Work to be completed:
While you copy the lines below, skip the pictures and keep the rest exact.

Extracted data entries:
##############################

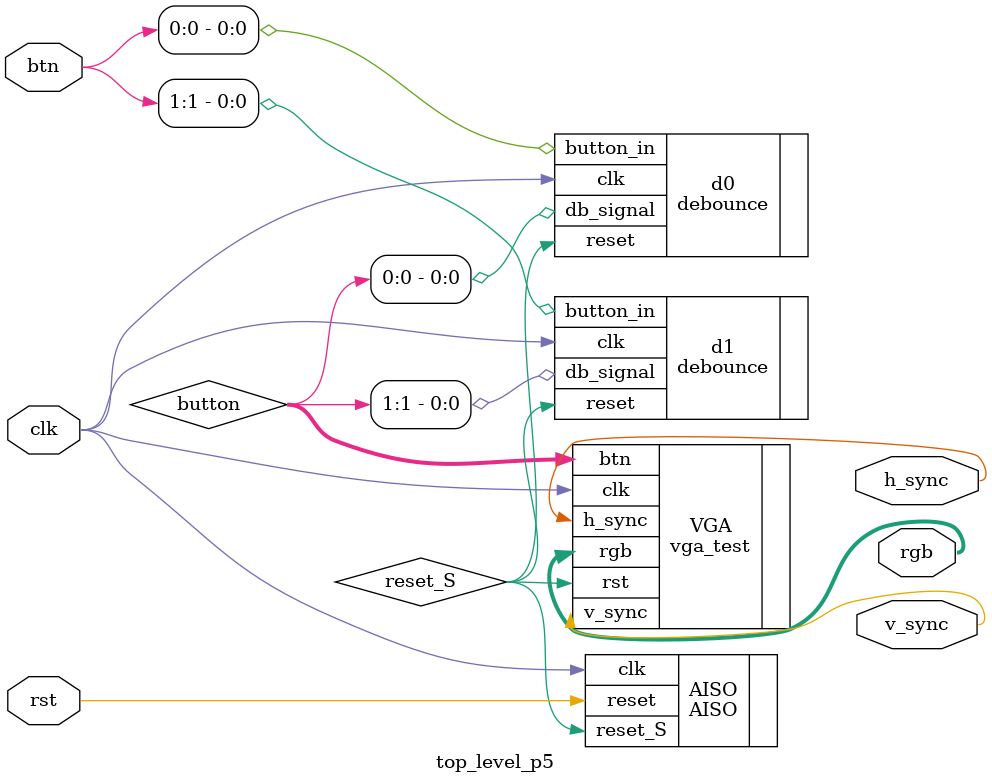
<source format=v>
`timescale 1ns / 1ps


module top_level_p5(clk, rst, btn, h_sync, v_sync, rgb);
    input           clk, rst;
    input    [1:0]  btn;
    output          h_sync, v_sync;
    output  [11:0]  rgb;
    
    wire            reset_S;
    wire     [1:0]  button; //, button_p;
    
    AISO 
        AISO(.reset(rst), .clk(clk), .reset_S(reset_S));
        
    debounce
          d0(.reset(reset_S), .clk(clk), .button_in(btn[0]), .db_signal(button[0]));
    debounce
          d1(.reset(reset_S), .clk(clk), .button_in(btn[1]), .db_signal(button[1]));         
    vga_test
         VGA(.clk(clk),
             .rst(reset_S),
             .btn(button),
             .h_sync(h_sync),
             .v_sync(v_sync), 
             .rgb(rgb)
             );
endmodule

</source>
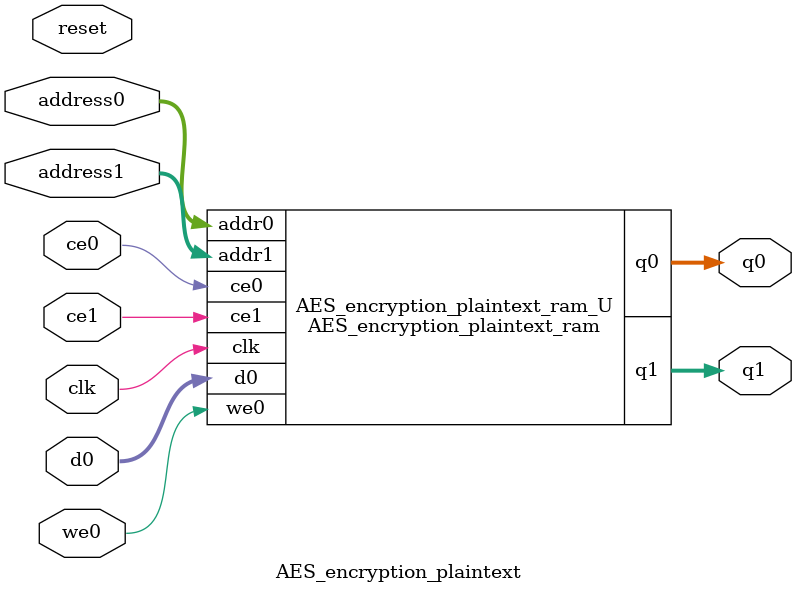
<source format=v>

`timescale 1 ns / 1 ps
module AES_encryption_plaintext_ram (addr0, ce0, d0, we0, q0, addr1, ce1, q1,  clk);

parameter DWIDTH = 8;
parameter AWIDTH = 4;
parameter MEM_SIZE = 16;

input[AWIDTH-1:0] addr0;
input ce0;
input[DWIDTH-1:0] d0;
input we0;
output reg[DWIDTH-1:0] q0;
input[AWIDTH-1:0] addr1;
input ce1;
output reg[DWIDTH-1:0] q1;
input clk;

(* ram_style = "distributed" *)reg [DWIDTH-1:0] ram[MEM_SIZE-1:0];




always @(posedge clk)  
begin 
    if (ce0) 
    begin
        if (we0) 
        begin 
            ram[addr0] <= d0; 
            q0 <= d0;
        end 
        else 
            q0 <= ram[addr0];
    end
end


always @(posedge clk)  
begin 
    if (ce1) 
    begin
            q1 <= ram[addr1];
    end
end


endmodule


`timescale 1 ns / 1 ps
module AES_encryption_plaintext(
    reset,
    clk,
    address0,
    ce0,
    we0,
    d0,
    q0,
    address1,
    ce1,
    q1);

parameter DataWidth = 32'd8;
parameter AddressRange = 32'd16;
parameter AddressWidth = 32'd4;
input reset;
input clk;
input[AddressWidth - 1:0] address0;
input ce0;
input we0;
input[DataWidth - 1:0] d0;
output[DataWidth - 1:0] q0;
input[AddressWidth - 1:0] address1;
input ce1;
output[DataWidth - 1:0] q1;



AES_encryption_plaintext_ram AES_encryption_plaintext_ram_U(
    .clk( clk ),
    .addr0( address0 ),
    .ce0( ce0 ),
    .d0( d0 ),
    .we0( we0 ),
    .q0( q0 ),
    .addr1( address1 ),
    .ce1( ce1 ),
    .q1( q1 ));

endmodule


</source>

##############################

Completed exercise:
<source format=v>
`timescale 1ns / 1ps


module top_level_p5(clk, rst, btn, h_sync, v_sync, rgb);
    input           clk, rst;
    input    [1:0]  btn;
    output          h_sync, v_sync;
    output  [11:0]  rgb;
    
    wire            reset_S;
    wire     [1:0]  button; //, button_p;
    
    AISO 
        AISO(.reset(rst), .clk(clk), .reset_S(reset_S));
        
    debounce
          d0(.reset(reset_S), .clk(clk), .button_in(btn[0]), .db_signal(button[0]));
    debounce
          d1(.reset(reset_S), .clk(clk), .button_in(btn[1]), .db_signal(button[1]));         
    vga_test
         VGA(.clk(clk),
             .rst(reset_S),
             .btn(button),
             .h_sync(h_sync),
             .v_sync(v_sync), 
             .rgb(rgb)
             );
endmodule

</source>
<source format=v>

`timescale 1 ns / 1 ps
module AES_encryption_plaintext_ram (addr0, ce0, d0, we0, q0, addr1, ce1, q1,  clk);

parameter DWIDTH = 8;
parameter AWIDTH = 4;
parameter MEM_SIZE = 16;

input[AWIDTH-1:0] addr0;
input ce0;
input[DWIDTH-1:0] d0;
input we0;
output reg[DWIDTH-1:0] q0;
input[AWIDTH-1:0] addr1;
input ce1;
output reg[DWIDTH-1:0] q1;
input clk;

(* ram_style = "distributed" *)reg [DWIDTH-1:0] ram[MEM_SIZE-1:0];




always @(posedge clk)  
begin 
    if (ce0) 
    begin
        if (we0) 
        begin 
            ram[addr0] <= d0; 
            q0 <= d0;
        end 
        else 
            q0 <= ram[addr0];
    end
end


always @(posedge clk)  
begin 
    if (ce1) 
    begin
            q1 <= ram[addr1];
    end
end


endmodule


`timescale 1 ns / 1 ps
module AES_encryption_plaintext(
    reset,
    clk,
    address0,
    ce0,
    we0,
    d0,
    q0,
    address1,
    ce1,
    q1);

parameter DataWidth = 32'd8;
parameter AddressRange = 32'd16;
parameter AddressWidth = 32'd4;
input reset;
input clk;
input[AddressWidth - 1:0] address0;
input ce0;
input we0;
input[DataWidth - 1:0] d0;
output[DataWidth - 1:0] q0;
input[AddressWidth - 1:0] address1;
input ce1;
output[DataWidth - 1:0] q1;



AES_encryption_plaintext_ram AES_encryption_plaintext_ram_U(
    .clk( clk ),
    .addr0( address0 ),
    .ce0( ce0 ),
    .d0( d0 ),
    .we0( we0 ),
    .q0( q0 ),
    .addr1( address1 ),
    .ce1( ce1 ),
    .q1( q1 ));

endmodule


</source>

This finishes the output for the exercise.